:: INPUT RECORDS ::

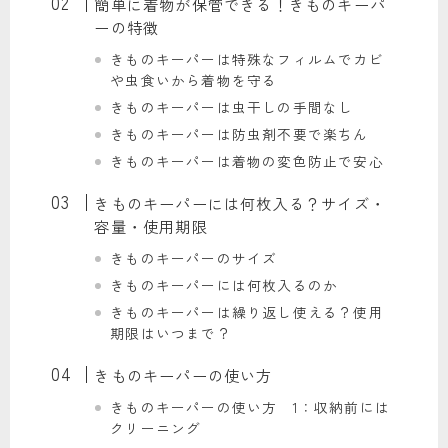
簡単に着物が保管できる！きものキーパ
ーの特徴
きものキーパーは特殊なフィルムでカビ
や虫食いから着物を守る
きものキーパーは虫干しの手間なし
きものキーパーは防虫剤不要で楽ちん
きものキーパーは着物の変色防止で安心
きものキーパーには何枚入る？サイズ・
容量・使用期限
きものキーパーのサイズ
きものキーパーには何枚入るのか
きものキーパーは繰り返し使える？使用
期限はいつまで？
きものキーパーの使い方
きものキーパーの使い方 1：収納前には
クリーニング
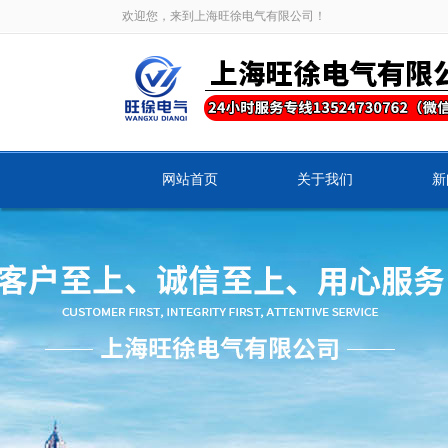
欢迎您，来到上海旺徐电气有限公司！
网站首页
关于我们
新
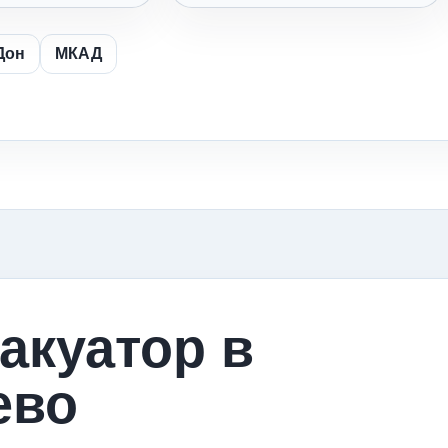
Дон
МКАД
акуатор в
ево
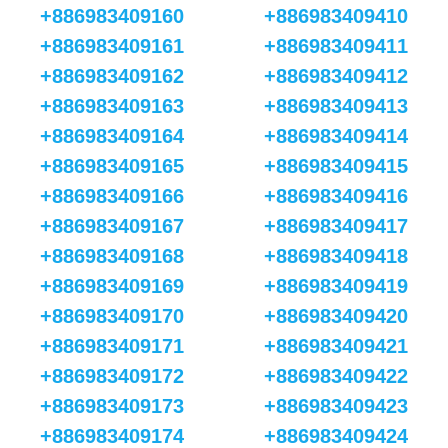
+886983409160
+886983409410
+886983409161
+886983409411
+886983409162
+886983409412
+886983409163
+886983409413
+886983409164
+886983409414
+886983409165
+886983409415
+886983409166
+886983409416
+886983409167
+886983409417
+886983409168
+886983409418
+886983409169
+886983409419
+886983409170
+886983409420
+886983409171
+886983409421
+886983409172
+886983409422
+886983409173
+886983409423
+886983409174
+886983409424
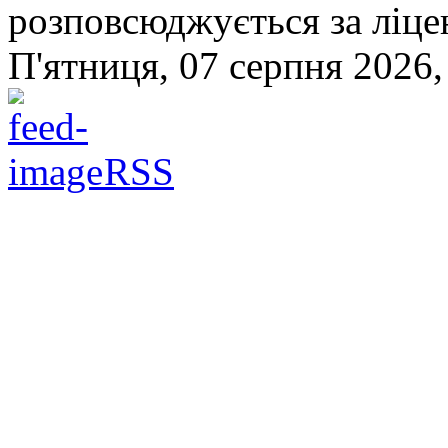
розповсюджується за ліц
П'ятниця, 07 серпня 2026,
RSS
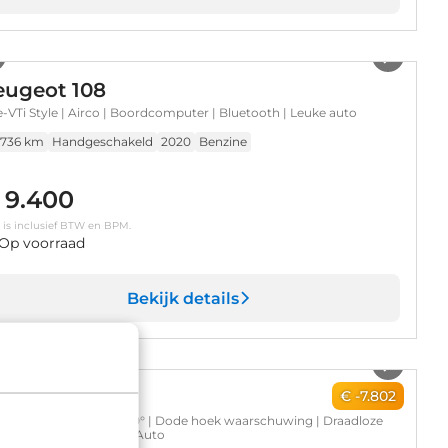
1
/
30
eugeot 108
 e-VTi Style | Airco | Boordcomputer | Bluetooth | Leuke auto
.736 km
Handgeschakeld
2020
Benzine
 9.400
s is inclusief BTW en BPM.
Op voorraad
Bekijk details
1
/
27
pel Corsa
€ -7.802
| Achteruitrijcamera 180° | Dode hoek waarschuwing | Draadloze
le Carplay en Android Auto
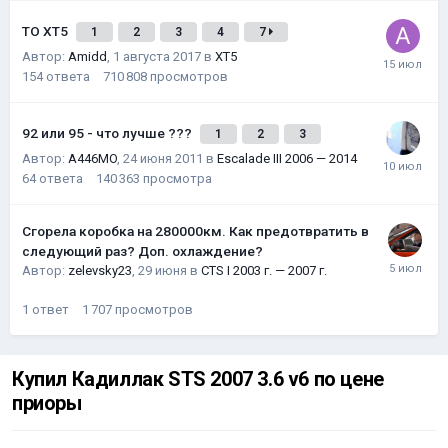
ТО XT5
1
2
3
4
7
Автор:
Amidd
,
1 августа 2017
в
XT5
154
ответа
710 808
просмотров
92 или 95 - что лучше ???
1
2
3
Автор:
A446MO
,
24 июня 2011
в
Escalade III 2006 — 2014
64
ответа
140 363
просмотра
Сгорела коробка на 280000км. Как предотвратить в
следующий раз? Доп. охлаждение?
Автор:
zelevsky23
,
29 июня
в
CTS I 2003 г. — 2007 г.
1
ответ
1 707
просмотров
Купил Кадиллак STS 2007 3.6 v6 по цене
приоры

:::

◆ WHAT THE TASK ASKS ◆
Write out the text from every row above word for word, leaving out the pictures.

◆ EXPECTED ANSWER ◆
簡単に着物が保管できる！きものキーパ
ーの特徴
きものキーパーは特殊なフィルムでカビ
や虫食いから着物を守る
きものキーパーは虫干しの手間なし
きものキーパーは防虫剤不要で楽ちん
きものキーパーは着物の変色防止で安心
きものキーパーには何枚入る？サイズ・
容量・使用期限
きものキーパーのサイズ
きものキーパーには何枚入るのか
きものキーパーは繰り返し使える？使用
期限はいつまで？
きものキーパーの使い方
きものキーパーの使い方 1：収納前には
クリーニング
欢迎您，来到上海旺徐电气有限公司！
网站首页
关于我们
新
Дон
МКАД
акуатор в
ево
+886983409160
+886983409410
+886983409161
+886983409411
+886983409162
+886983409412
+886983409163
+886983409413
+886983409164
+886983409414
+886983409165
+886983409415
+886983409166
+886983409416
+886983409167
+886983409417
+886983409168
+886983409418
+886983409169
+886983409419
+886983409170
+886983409420
+886983409171
+886983409421
+886983409172
+886983409422
+886983409173
+886983409423
+886983409174
+886983409424
розповсюджується за ліц
П'ятниця, 07 серпня 2026,
RSS
1
/
30
eugeot 108
 e-VTi Style | Airco | Boordcomputer | Bluetooth | Leuke auto
.736 km
Handgeschakeld
2020
Benzine
 9.400
s is inclusief BTW en BPM.
Op voorraad
Bekijk details
1
/
27
pel Corsa
€ -7.802
| Achteruitrijcamera 180° | Dode hoek waarschuwing | Draadloze
le Carplay en Android Auto
ТО XT5
1
2
3
4
7
Автор:
Amidd
,
1 августа 2017
в
XT5
154
ответа
710 808
просмотров
92 или 95 - что лучше ???
1
2
3
Автор:
A446MO
,
24 июня 2011
в
Escalade III 2006 — 2014
64
ответа
140 363
просмотра
Сгорела коробка на 280000км. Как предотвратить в
следующий раз? Доп. охлаждение?
Автор:
zelevsky23
,
29 июня
в
CTS I 2003 г. — 2007 г.
1
ответ
1 707
просмотров
Купил Кадиллак STS 2007 3.6 v6 по цене
приоры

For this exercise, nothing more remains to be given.